A recent study released by Profitect reveals that 76 percent of Generation Z (Gen Z) shoppers picked in-store as their top shopping destination. The survey of more than 1,000 U.S. Gen Z shoppers, aged 18-22, also indicated that 42 percent of respondents prefer to shop in-stores vs online highlighting the need for retailers to create a good in-store experience. A further 34 percent prefer to shop in-stores and online equally, while only 23 percent indicated they prefer to shop online only.
“Our survey of Gen Z shoppers found that the in-store shopping experience still plays an important role in the shopping journey, even with digital natives,” said Guy Yehiav, Chief Executive Officer of Profitect. “From price and deal shopping, to ease of returns, to interest in checking product availability, the data demonstrates that retailers should not neglect the importance of a strong in-store and online strategy.”
In line with respondents’ preference to shop in stores, the survey found that 46 percent of Gen Z shoppers noted that browsing in-stores is their biggest influence to shop.
“Executives now seem to understand the importance of driving the younger generation to their stores. They have learned the value of assessing the feelings of the consumer and that innovating the in-store experience is just as valuable as building up a digital presence,” said Yehiav in an interview with Retail Leader. “I do not believe brick-and-mortar is dead. I believe it is changing and the best way for retailers to change is to develop through the expectations of the consumer and effectively evolving to create a positive shopping dynamic.”
According to the survey, 67 percent of respondents indicated that the factor that mostly prompts them to add more items to their shopping basket is their feelings at the time.
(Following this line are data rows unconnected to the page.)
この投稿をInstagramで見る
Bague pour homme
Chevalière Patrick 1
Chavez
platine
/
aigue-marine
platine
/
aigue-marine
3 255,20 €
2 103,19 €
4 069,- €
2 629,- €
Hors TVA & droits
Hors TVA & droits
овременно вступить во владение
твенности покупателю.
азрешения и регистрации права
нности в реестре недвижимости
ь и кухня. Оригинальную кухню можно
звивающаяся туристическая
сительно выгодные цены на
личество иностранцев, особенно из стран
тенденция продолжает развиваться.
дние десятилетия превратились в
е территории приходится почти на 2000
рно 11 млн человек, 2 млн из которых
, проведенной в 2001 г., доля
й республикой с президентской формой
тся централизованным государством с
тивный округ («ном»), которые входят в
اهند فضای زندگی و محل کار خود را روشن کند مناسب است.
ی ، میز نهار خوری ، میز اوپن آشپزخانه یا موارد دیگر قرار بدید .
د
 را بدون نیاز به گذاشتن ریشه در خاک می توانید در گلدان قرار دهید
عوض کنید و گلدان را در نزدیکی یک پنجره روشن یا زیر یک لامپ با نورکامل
Beyond that, 40 percent of respondents said in-store displays influence them to add items to their basket. In a nod to the importance of retailers’ omni-channel presence, 33 percent noted that online and in-store advertisements influence them to add items to their basket.
When asked to select the two biggest reasons to shop at a particular retailer, only 11 percent of respondents noted that in-store experts or consultants who can help them shop was important.
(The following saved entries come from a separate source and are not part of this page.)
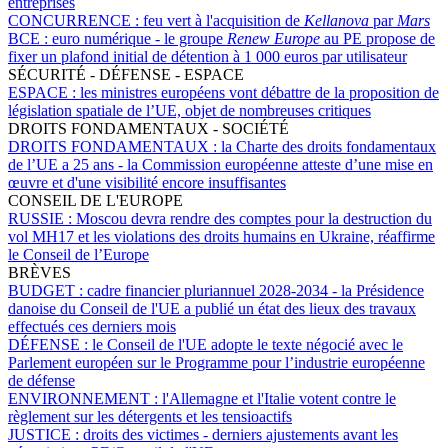
entreprises
CONCURRENCE :
feu vert à l'acquisition de
Kellanova
par
Mars
BCE :
euro numérique - le groupe
Renew Europe
au PE propose de
fixer un plafond initial de détention à 1 000 euros par utilisateur
SÉCURITÉ - DÉFENSE - ESPACE
ESPACE :
les ministres européens vont débattre de la proposition de
législation spatiale de l’UE, objet de nombreuses critiques
DROITS FONDAMENTAUX - SOCIÉTÉ
DROITS FONDAMENTAUX :
la Charte des droits fondamentaux
de l’UE a 25 ans - la Commission européenne atteste d’une mise en
œuvre et d'une visibilité encore insuffisantes
CONSEIL DE L'EUROPE
RUSSIE :
Moscou devra rendre des comptes pour la destruction du
vol MH17 et les violations des droits humains en Ukraine, réaffirme
le Conseil de l’Europe
BRÈVES
BUDGET :
cadre financier pluriannuel 2028-2034 - la Présidence
danoise du Conseil de l'UE a publié un état des lieux des travaux
effectués ces derniers mois
DÉFENSE :
le Conseil de l'UE adopte le texte négocié avec le
Parlement européen sur le Programme pour l’industrie européenne
de défense
ENVIRONNEMENT :
l'Allemagne et l'Italie votent contre le
règlement sur les détergents et les tensioactifs
JUSTICE :
droits des victimes - derniers ajustements avant les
However, while all responses about preference for in-store associate were relatively low, more than half of the total respondents (57 percent) said that poor customer service would be the biggest reason for them to stop shopping at a favorite retailer.
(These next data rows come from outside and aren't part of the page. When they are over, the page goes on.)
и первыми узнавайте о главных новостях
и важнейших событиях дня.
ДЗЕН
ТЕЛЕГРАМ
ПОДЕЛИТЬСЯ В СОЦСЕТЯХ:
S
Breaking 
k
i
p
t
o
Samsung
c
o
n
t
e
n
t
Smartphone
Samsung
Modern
“While the data indicates that Gen Zers like to research their needs by themselves rather than consult an expert at the store, it also shows that the shopping experience can easily turn sour if experience with staff is poor,” explained Yehiav. “Given this information, retailers should ensure that in-store staff is properly trained and available when they are needed. Staff performance data can indicate which stores and employees are performing better than others so retail leaders can make smart decisions on training.”